▶ WHAT THE TASK REQUIRES
Look through the listing for the string "environments" and copy out every line that holds it.

──────── INFORMATION SHOWN ────────

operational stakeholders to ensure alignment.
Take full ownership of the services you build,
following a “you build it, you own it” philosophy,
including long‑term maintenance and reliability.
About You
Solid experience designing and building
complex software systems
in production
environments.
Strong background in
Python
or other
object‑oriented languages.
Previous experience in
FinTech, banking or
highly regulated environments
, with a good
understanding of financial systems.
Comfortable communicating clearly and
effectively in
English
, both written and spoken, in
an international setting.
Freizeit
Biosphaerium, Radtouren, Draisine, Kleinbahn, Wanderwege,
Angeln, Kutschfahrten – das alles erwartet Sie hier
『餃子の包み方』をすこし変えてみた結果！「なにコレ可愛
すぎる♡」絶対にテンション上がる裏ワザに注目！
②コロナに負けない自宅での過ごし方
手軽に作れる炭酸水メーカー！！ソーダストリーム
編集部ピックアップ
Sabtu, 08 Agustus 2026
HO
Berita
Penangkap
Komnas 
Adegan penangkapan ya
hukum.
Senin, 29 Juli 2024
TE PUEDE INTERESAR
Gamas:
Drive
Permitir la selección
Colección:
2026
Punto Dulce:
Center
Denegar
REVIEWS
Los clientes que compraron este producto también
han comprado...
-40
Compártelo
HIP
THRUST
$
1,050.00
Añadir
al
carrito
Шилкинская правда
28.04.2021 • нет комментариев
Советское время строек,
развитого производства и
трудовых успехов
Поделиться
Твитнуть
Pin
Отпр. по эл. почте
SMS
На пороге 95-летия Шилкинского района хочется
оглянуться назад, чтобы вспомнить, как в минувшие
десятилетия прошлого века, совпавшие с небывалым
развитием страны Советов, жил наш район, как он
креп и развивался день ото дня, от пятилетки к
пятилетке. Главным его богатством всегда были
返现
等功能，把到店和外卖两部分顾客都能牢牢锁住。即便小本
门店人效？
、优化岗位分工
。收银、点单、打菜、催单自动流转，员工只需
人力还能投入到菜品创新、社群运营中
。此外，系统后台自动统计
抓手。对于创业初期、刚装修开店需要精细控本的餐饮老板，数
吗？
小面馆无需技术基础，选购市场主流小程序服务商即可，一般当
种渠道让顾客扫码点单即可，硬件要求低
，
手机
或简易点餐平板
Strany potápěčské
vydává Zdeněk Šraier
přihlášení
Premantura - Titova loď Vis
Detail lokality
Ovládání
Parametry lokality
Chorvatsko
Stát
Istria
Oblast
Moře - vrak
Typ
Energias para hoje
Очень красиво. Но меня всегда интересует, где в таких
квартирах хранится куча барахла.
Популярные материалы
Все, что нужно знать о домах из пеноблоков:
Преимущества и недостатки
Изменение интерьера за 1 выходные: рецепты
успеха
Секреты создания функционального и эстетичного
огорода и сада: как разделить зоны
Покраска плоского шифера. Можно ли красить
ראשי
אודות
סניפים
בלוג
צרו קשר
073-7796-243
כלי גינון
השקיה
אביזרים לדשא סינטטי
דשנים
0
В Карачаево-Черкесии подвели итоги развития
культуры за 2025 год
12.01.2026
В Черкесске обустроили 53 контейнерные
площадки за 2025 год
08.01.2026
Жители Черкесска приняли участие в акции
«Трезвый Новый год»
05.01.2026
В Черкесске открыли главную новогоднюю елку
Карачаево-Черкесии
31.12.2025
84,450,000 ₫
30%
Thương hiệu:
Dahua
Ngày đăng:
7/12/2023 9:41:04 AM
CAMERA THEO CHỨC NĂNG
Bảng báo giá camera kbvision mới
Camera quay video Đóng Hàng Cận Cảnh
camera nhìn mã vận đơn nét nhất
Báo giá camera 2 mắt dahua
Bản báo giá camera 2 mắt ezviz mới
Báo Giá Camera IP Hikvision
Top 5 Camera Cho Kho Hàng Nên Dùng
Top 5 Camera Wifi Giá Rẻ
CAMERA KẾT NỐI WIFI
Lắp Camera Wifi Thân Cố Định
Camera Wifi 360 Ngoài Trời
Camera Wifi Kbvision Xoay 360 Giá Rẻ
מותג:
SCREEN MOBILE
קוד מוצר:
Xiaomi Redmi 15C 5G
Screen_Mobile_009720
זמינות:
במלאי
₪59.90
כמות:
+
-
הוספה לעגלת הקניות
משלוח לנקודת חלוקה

────────

▶ WRITTEN ANSWER
environments.
highly regulated environments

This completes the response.